Personal information
- Full name: Ronald William Hillyard
- Date of birth: 31 March 1952 (age 74)
- Place of birth: Brinsworth, England
- Height: 5 ft 11 in (1.80 m)
- Position: Goalkeeper

Youth career
- Leeds United
- 1969: York City

Senior career*
- Years: Team / Apps / (Gls)
- 1969–1974: York City / 61 / (0)
- 1972: → Hartlepool United (loan) / 23 / (0)
- 1973: → Bury (loan) / 0 / (0)
- 1973: → Brighton & Hove Albion (loan) / 0 / (0)
- 1974–1991: Gillingham / 563 / (0)
- Total:  / 647 / (0)

= Ron Hillyard =

English football player and coach (born 1952)

Ronald William Hillyard (born 31 March 1952) is an English former football goalkeeper. He spent seventeen years playing for Gillingham, for whom he holds the record for the most matches played in all competitions.

==Career==
Born in Brinsworth, Hillyard was a schoolboy inside forward before being put in goal as a punishment. He joined Rotherham United as an amateur until the training nights were discontinued. He then played for Brinsworth Athletic in the Sheffield Amateur League before being recommended to Leeds United where he spent a season as fourth-choice keeper before being recommended to York City by Bobby Sibbald. Joining as a junior, Hillyard was thrust into the first-team in October 1969, when the club was facing a goalkeeping crisis.

Loan spells at Hartlepool United, Bury and Brighton & Hove Albion followed where on his first meeting with Brian Clough was told to get his hair cut. Although he made 61 Football League appearances for York City over the next five years, he was unable to establish himself as a first-team regular.

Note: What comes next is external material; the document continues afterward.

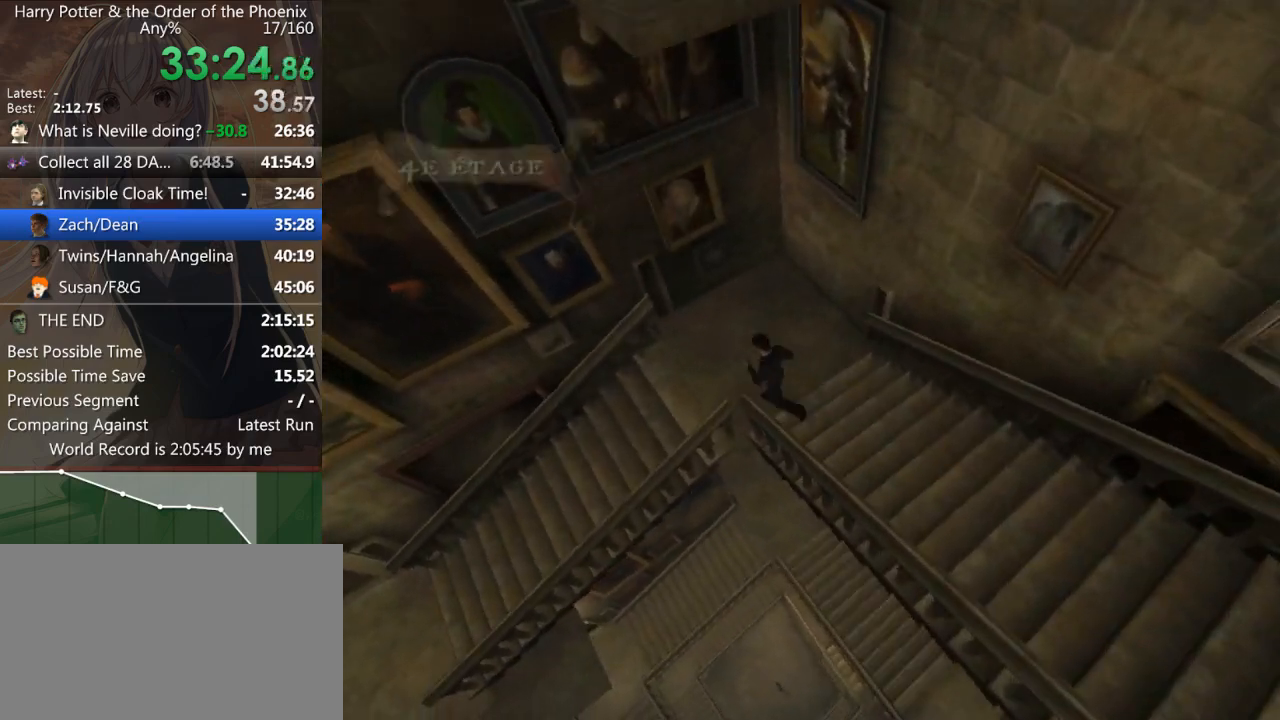
{"keys": ["a", "shift_l"], "mouse": [], "events": [[67, "a", "down"], [433, "s", "up"]]}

Finally in 1974, Gillingham manager Len Ashurst, who had been attempting to sign the Yorkshireman for his former club Hartlepool United for three years, was able to secure his transfer to his new club.

For almost the entirety of the next seventeen years, Hillyard was the Kent club's first-choice goalkeeper, until a back injury forced him to retire in 1991. Two years earlier he had been appointed assistant manager by Damien Richardson, a post he continued to hold until 1992 when both he and Richardson were sacked. On 15 May 1983, Hillyard enjoyed a testimonial game when Gillingham beat West Ham United 3–2 at Priestfield Stadium. Hillyard was expected to break John Simpson's record for the most league appearances for Gillingham but ultimately his career ended 8 matches short of Simpson's tally of 571. Nonetheless, Hillyard set a new record for appearances for the club in all competitions with a total of 657, during which he kept 202 clean sheets.

Hillyard was appointed goalkeeping coach of Ebbsfleet United in 2002 and remained with the club until 2016. He also held a dual-role position of goalkeeping coach with Gillingham during the 2011–12 season.